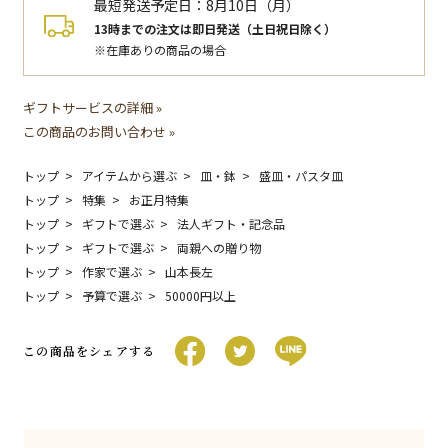
最短発送予定日：
8月10日（月）
13時までの注文は即日発送（土日祝日除く）
※在庫ありの商品の場合
ギフトサービスの詳細 »
この商品のお問い合わせ »
トップ
アイテムから選ぶ
皿・鉢
盛皿・パスタ皿
トップ
特集
お正月特集
トップ
ギフトで選ぶ
法人ギフト・記念品
トップ
ギフトで選ぶ
両親への贈り物
トップ
作家で選ぶ
山本長左
トップ
予算で選ぶ
50000円以上
この商品をシェアする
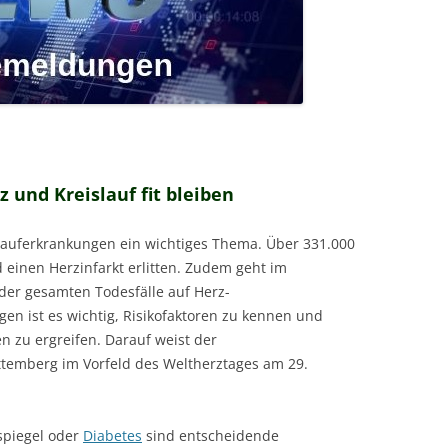
 und Kreislauf fit bleiben
lauferkrankungen ein wichtiges Thema. Über 331.000
einen Herzinfarkt erlitten. Zudem geht im
l der gesamten Todesfälle auf Herz-
en ist es wichtig, Risikofaktoren zu kennen und
 zu ergreifen. Darauf weist der
emberg im Vorfeld des Weltherztages am 29.
spiegel oder
Diabetes
sind entscheidende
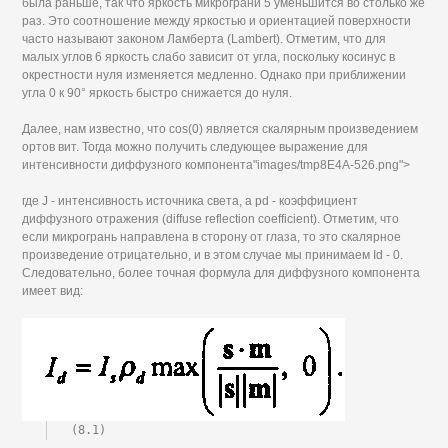
была раньше, так что яркость микрограни 5 уменьшится во столько же
раз. Это соотношение между яркостью и ориентацией поверхности
часто называют законом Ламберта (Lambert). Отметим, что для
малых углов 6 яркость слабо зависит от угла, поскольку косинус в
окрестности нуля изменяется медленно. Однако при приближении
угла 0 к 90° яркость быстро снижается до нуля.
Далее, нам известно, что cos(0) является скалярным произведением
ортов вит. Тогда можно получить следующее выражение для
интенсивности диффузного компонента"images/tmp8E4A-526.png">
где J - интенсивность источника света, a pd - коэффициент
диффузного отражения (diffuse reflection coefficient). Отметим, что
если микрогрань направлена в сторону от глаза, то это скалярное
произведение отрицательно, и в этом случае мы принимаем Id - 0.
Следовательно, более точная формула для диффузного компонента
имеет вид:
(8.1)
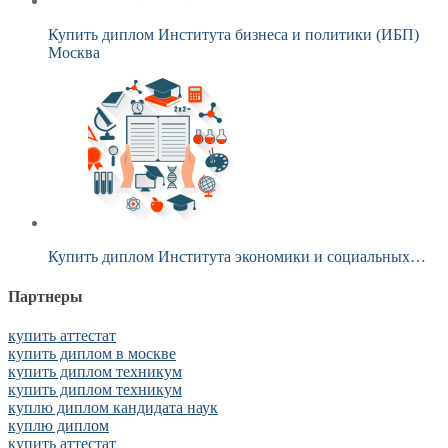
Купить диплом Института бизнеса и политики (ИБП)
Москва
Купить диплом Института экономики и социальных…
Партнеры
купить аттестат
купить диплом в москве
купить диплом техникум
купить диплом техникум
куплю диплом кандидата наук
куплю диплом
купить аттестат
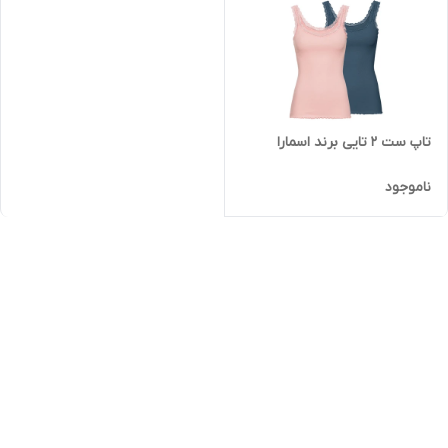
تاپ ست 2 تایی برند اسمارا
ناموجود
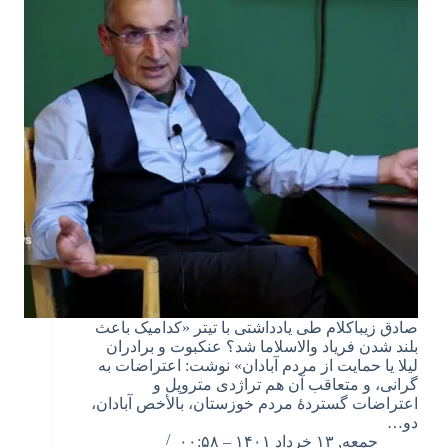
صادق زیباکلام طی یادداشتی با تیتر «کدامیک باعث
بلند شدن فریاد والاسلاما شد؟ عنکبوت و برادران
لیلا یا حمایت از مردم آبادان» نوشت: اعتراضات به
گرانی، و متعاقب آن هم تراژدی متروپل و
اعتراضات گستردۀ مردم خوزستان، بالأخص آبادان،
دو…
جمعه, ۱۳ خرداد ۱۴۰۱ – ۰۰:۵۸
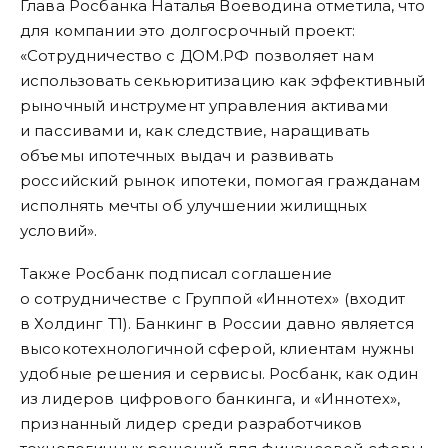
Глава Росбанка Наталья Воеводина отметила, что
для компании это долгосрочный проект:
«Сотрудничество с ДОМ.РФ позволяет нам
использовать секьюритизацию как эффективный
рыночный инструмент управления активами
и пассивами и, как следствие, наращивать
объемы ипотечных выдач и развивать
российский рынок ипотеки, помогая гражданам
исполнять мечты об улучшении жилищных
условий».
Также Росбанк подписал соглашение
о сотрудничестве с Группой «Иннотех» (входит
в Холдинг Т1). Банкинг в России давно является
высокотехнологичной сферой, клиентам нужны
удобные решения и сервисы. Росбанк, как один
из лидеров цифрового банкинга, и «Иннотех»,
признанный лидер среди разработчиков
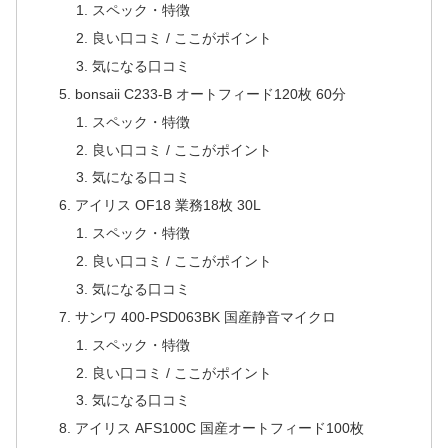
スペック・特徴
良い口コミ / ここがポイント
気になる口コミ
bonsaii C233-B オートフィード120枚 60分
スペック・特徴
良い口コミ / ここがポイント
気になる口コミ
アイリス OF18 業務18枚 30L
スペック・特徴
良い口コミ / ここがポイント
気になる口コミ
サンワ 400-PSD063BK 国産静音マイクロ
スペック・特徴
良い口コミ / ここがポイント
気になる口コミ
アイリス AFS100C 国産オートフィード100枚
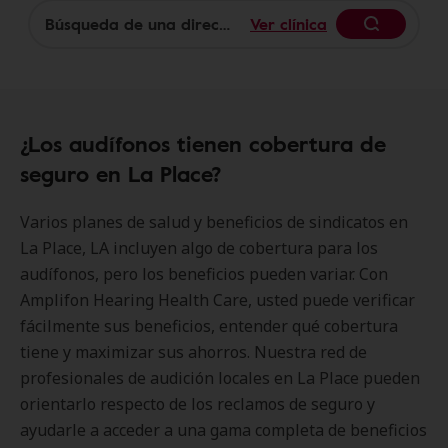
Ver clínica
Begin
¿Los audífonos tienen cobertura de
seguro en La Place?
Varios planes de salud y beneficios de sindicatos en
La Place, LA incluyen algo de cobertura para los
audífonos, pero los beneficios pueden variar. Con
Amplifon Hearing Health Care, usted puede verificar
fácilmente sus beneficios, entender qué cobertura
tiene y maximizar sus ahorros. Nuestra red de
profesionales de audición locales en La Place pueden
orientarlo respecto de los reclamos de seguro y
ayudarle a acceder a una gama completa de beneficios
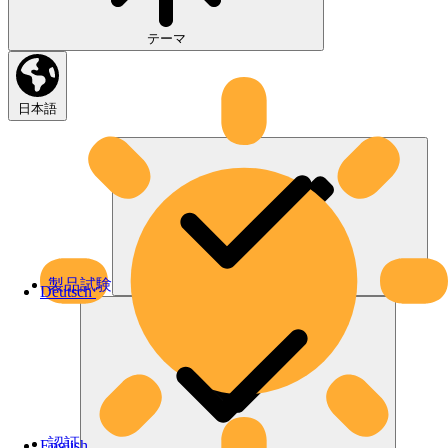
テーマ
日本語
製品試験
Deutsch
認証
English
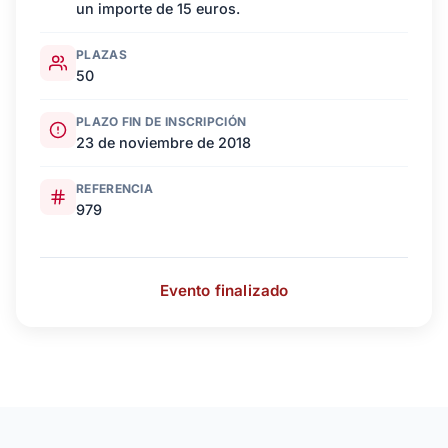
un importe de 15 euros.
PLAZAS
50
PLAZO FIN DE INSCRIPCIÓN
23 de noviembre de 2018
REFERENCIA
979
Evento finalizado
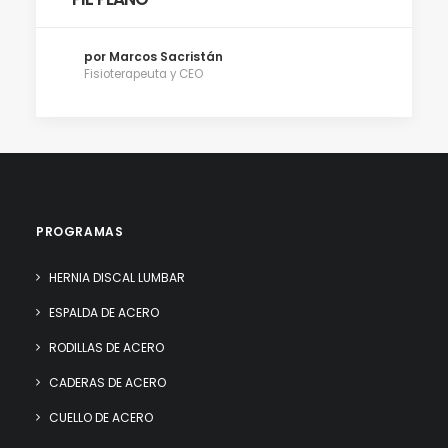
por Marcos Sacristán
Fisioterapeuta y CEO
PROGRAMAS
HERNIA DISCAL LUMBAR
ESPALDA DE ACERO
RODILLAS DE ACERO
CADERAS DE ACERO
CUELLO DE ACERO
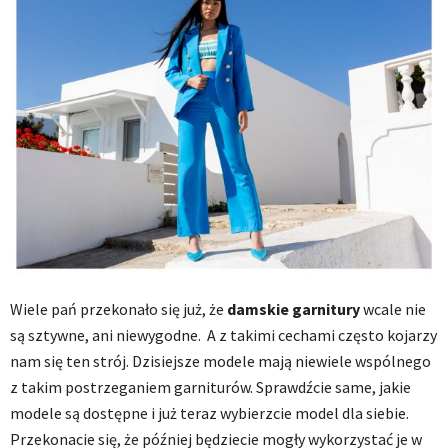
Wiele pań przekonało się już, że
damskie
garnitury
wcale nie
są sztywne, ani niewygodne. A z takimi cechami często kojarzy
nam się ten strój. Dzisiejsze modele mają niewiele wspólnego
z takim postrzeganiem garniturów. Sprawdźcie same, jakie
modele są dostępne i już teraz wybierzcie model dla siebie.
Przekonacie się, że później będziecie mogły wykorzystać je w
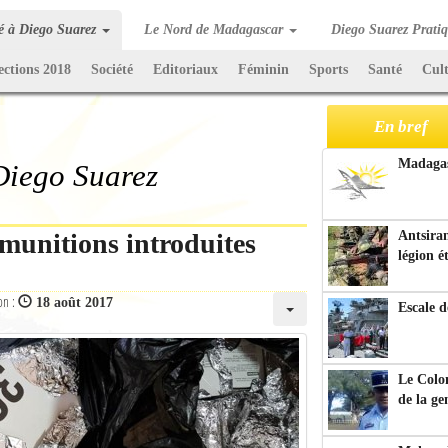
té à Diego Suarez
Le Nord de Madagascar
Diego Suarez Prati
ections 2018
Société
Editoriaux
Féminin
Sports
Santé
Cul
En bref
Madagasc
 Diego Suarez
unitions introduites
Antsiran
légion é
on :
18 août 2017
Escale d
Le Colo
de la g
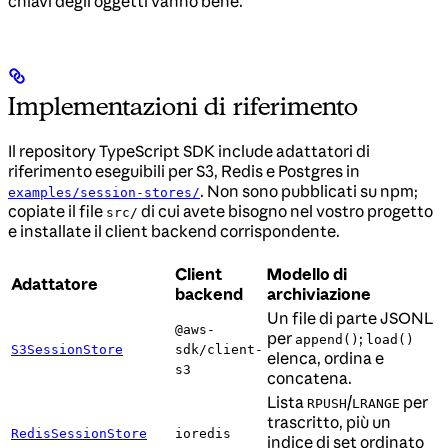
chiavi degli oggetti vanno bene.
Implementazioni di riferimento
Il repository TypeScript SDK include adattatori di
riferimento eseguibili per S3, Redis e Postgres in
. Non sono pubblicati su npm;
examples/session-stores/
copiate il file
di cui avete bisogno nel vostro progetto
src/
e installate il client backend corrispondente.
Client
Modello di
Adattatore
backend
archiviazione
Un file di parte JSONL
@aws-
per
;
append()
load()
S3SessionStore
sdk/client-
elenca, ordina e
s3
concatena.
Lista
/
per
RPUSH
LRANGE
trascritto, più un
RedisSessionStore
ioredis
indice di set ordinato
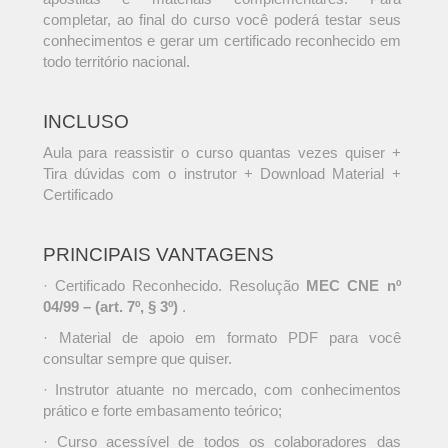
completar, ao final do curso você poderá testar seus
conhecimentos e gerar um certificado reconhecido em
todo território nacional.
INCLUSO
Aula para reassistir o curso quantas vezes quiser +
Tira dúvidas com o instrutor + Download Material +
Certificado
PRINCIPAIS VANTAGENS
· Certificado Reconhecido. Resolução
MEC CNE nº
04/99 – (art. 7º, § 3º)
.
· Material de apoio em formato PDF para você
consultar sempre que quiser.
· Instrutor atuante no mercado, com conhecimentos
prático e forte embasamento teórico;
· Curso acessível de todos os colaboradores das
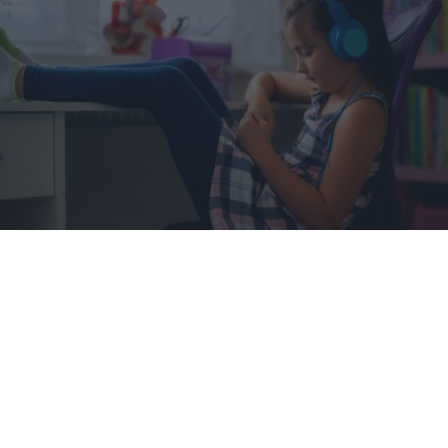
Tu memoria y la música
Esa canción antigua que no olvidas tiene una
explicación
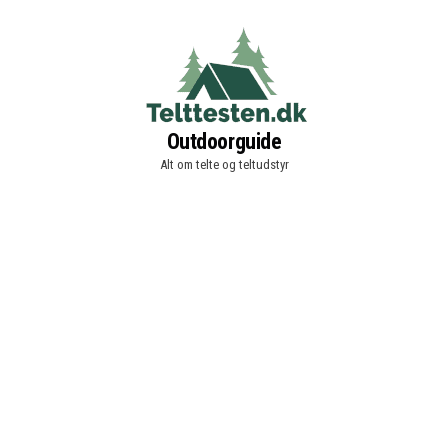
Outdoorguide
Alt om telte og teltudstyr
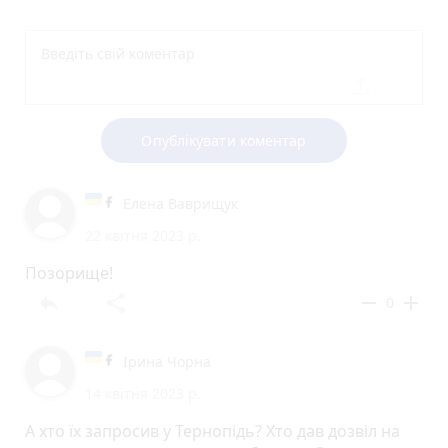
Опублікувати коментар
Елена Ваврищук
22 квітня 2023 р.
Позорище!
reply
share
remove
add
0
Ірина Чорна
14 квітня 2023 р.
А хто їх запросив у Тернопідь? Хто дав дозвіл на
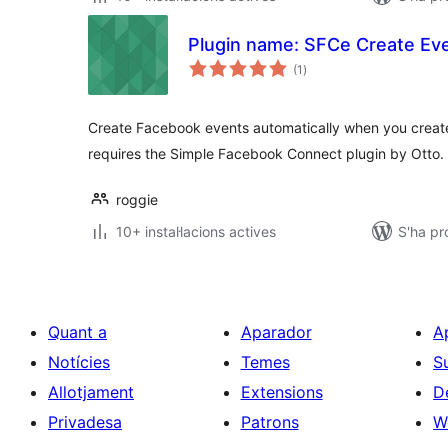
Plugin name: SFCe Create Ev
puntuacions
(1
)
totals
Create Facebook events automatically when you create
requires the Simple Facebook Connect plugin by Otto.
roggie
10+ instal·lacions actives
S'ha pr
Quant a
Aparador
A
Notícies
Temes
S
Allotjament
Extensions
D
Privadesa
Patrons
W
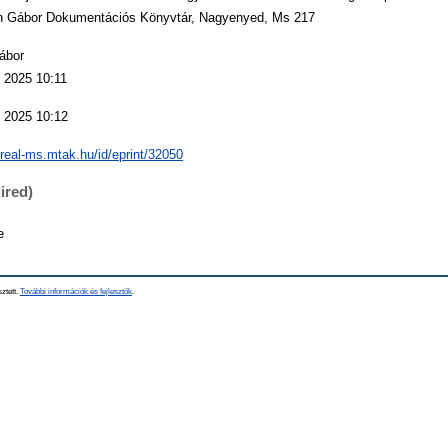
n Gábor Dokumentációs Könyvtár, Nagyenyed, Ms 217
ábor
 2025 10:11
 2025 10:12
/real-ms.mtak.hu/id/eprint/32050
ired)
e
sztett.
További információk és fejlesztők
.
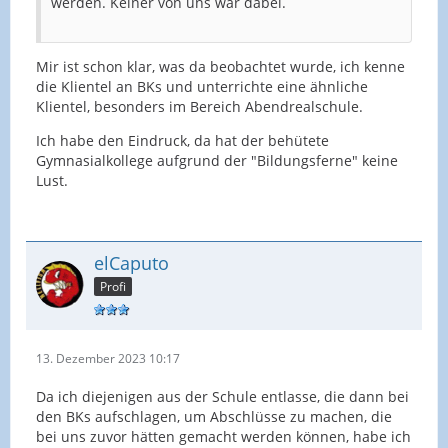
werden. Keiner von uns war dabei.
Mir ist schon klar, was da beobachtet wurde, ich kenne
die Klientel an BKs und unterrichte eine ähnliche
Klientel, besonders im Bereich Abendrealschule.
Ich habe den Eindruck, da hat der behütete
Gymnasialkollege aufgrund der "Bildungsferne" keine
Lust.
elCaputo
Profi
13. Dezember 2023 10:17
Da ich diejenigen aus der Schule entlasse, die dann bei
den BKs aufschlagen, um Abschlüsse zu machen, die
bei uns zuvor hätten gemacht werden können, habe ich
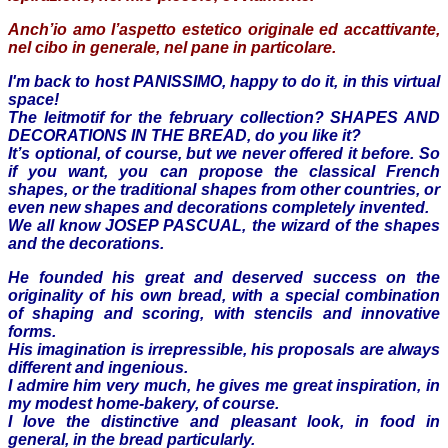
Anch’io amo l’aspetto estetico originale ed accattivante,
nel cibo in generale, nel pane in particolare.
I'm back to host PANISSIMO, happy to do it, in this virtual
space!
The leitmotif for the february collection? SHAPES AND
DECORATIONS IN THE BREAD, do you like it?
It’s optional, of course, but we never offered it before. So
if you want, you can propose the classical French
shapes, or the traditional shapes from other countries, or
even new shapes and decorations completely invented.
We all know JOSEP PASCUAL, the wizard of the shapes
and the decorations.
He founded his great and deserved success on the
originality of his own bread, with a special combination
of shaping and scoring, with stencils and innovative
forms.
His imagination is irrepressible, his proposals are always
different and ingenious.
I admire him very much, he gives me great inspiration, in
my modest home-bakery, of course.
I love the distinctive and pleasant look, in food in
general, in the bread particularly.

* * * * * * *

• _Work instructions_: Can you render the rows above as a Markdown table with the columns Number and Text, starting at the line that contains "und Kreislauf fit bleiben" and stopping after the line that contains "جمعه, ۱۳ خرداد ۱۴۰۱ – ۰۰:۵۸"? Skip any blank lines and leave the pictures out.

• _Completed exercise_:
| Number | Text |
|---|---|
| 1 |  und Kreislauf fit bleiben |
| 2 | lauferkrankungen ein wichtiges Thema. Über 331.000 |
| 3 | einen Herzinfarkt erlitten. Zudem geht im |
| 4 | l der gesamten Todesfälle auf Herz- |
| 5 | en ist es wichtig, Risikofaktoren zu kennen und |
| 6 |  zu ergreifen. Darauf weist der |
| 7 | emberg im Vorfeld des Weltherztages am 29. |
| 8 | spiegel oder |
| 9 | Diabetes |
| 10 | sind entscheidende |
| 11 | была раньше, так что яркость микрограни 5 уменьшится во столько же |
| 12 | раз. Это соотношение между яркостью и ориентацией поверхности |
| 13 | часто называют законом Ламберта (Lambert). Отметим, что для |
| 14 | малых углов 6 яркость слабо зависит от угла, поскольку косинус в |
| 15 | окрестности нуля изменяется медленно. Однако при приближении |
| 16 | угла 0 к 90° яркость быстро снижается до нуля. |
| 17 | Далее, нам известно, что cos(0) является скалярным произведением |
| 18 | ортов вит. Тогда можно получить следующее выражение для |
| 19 | интенсивности диффузного компонента"images/tmp8E4A-526.png"> |
| 20 | где J - интенсивность источника света, a pd - коэффициент |
| 21 | диффузного отражения (diffuse reflection coefficient). Отметим, что |
| 22 | если микрогрань направлена в сторону от глаза, то это скалярное |
| 23 | произведение отрицательно, и в этом случае мы принимаем Id - 0. |
| 24 | Следовательно, более точная формула для диффузного компонента |
| 25 | имеет вид: |
| 26 | (8.1) |
| 27 | Купить диплом Института бизнеса и политики (ИБП) |
| 28 | Москва |
| 29 | Купить диплом Института экономики и социальных… |
| 30 | Партнеры |
| 31 | купить аттестат |
| 32 | купить диплом в москве |
| 33 | купить диплом техникум |
| 34 | купить диплом техникум |
| 35 | куплю диплом кандидата наук |
| 36 | куплю диплом |
| 37 | купить аттестат |
| 38 | تاپ ست 2 تایی برند اسمارا |
| 39 | ناموجود |
| 40 | صادق زیباکلام طی یادداشتی با تیتر «کدامیک باعث |
| 41 | بلند شدن فریاد والاسلاما شد؟ عنکبوت و برادران |
| 42 | لیلا یا حمایت از مردم آبادان» نوشت: اعتراضات به |
| 43 | گرانی، و متعاقب آن هم تراژدی متروپل و |
| 44 | اعتراضات گستردۀ مردم خوزستان، بالأخص آبادان، |
| 45 | دو… |
| 46 | جمعه, ۱۳ خرداد ۱۴۰۱ – ۰۰:۵۸ |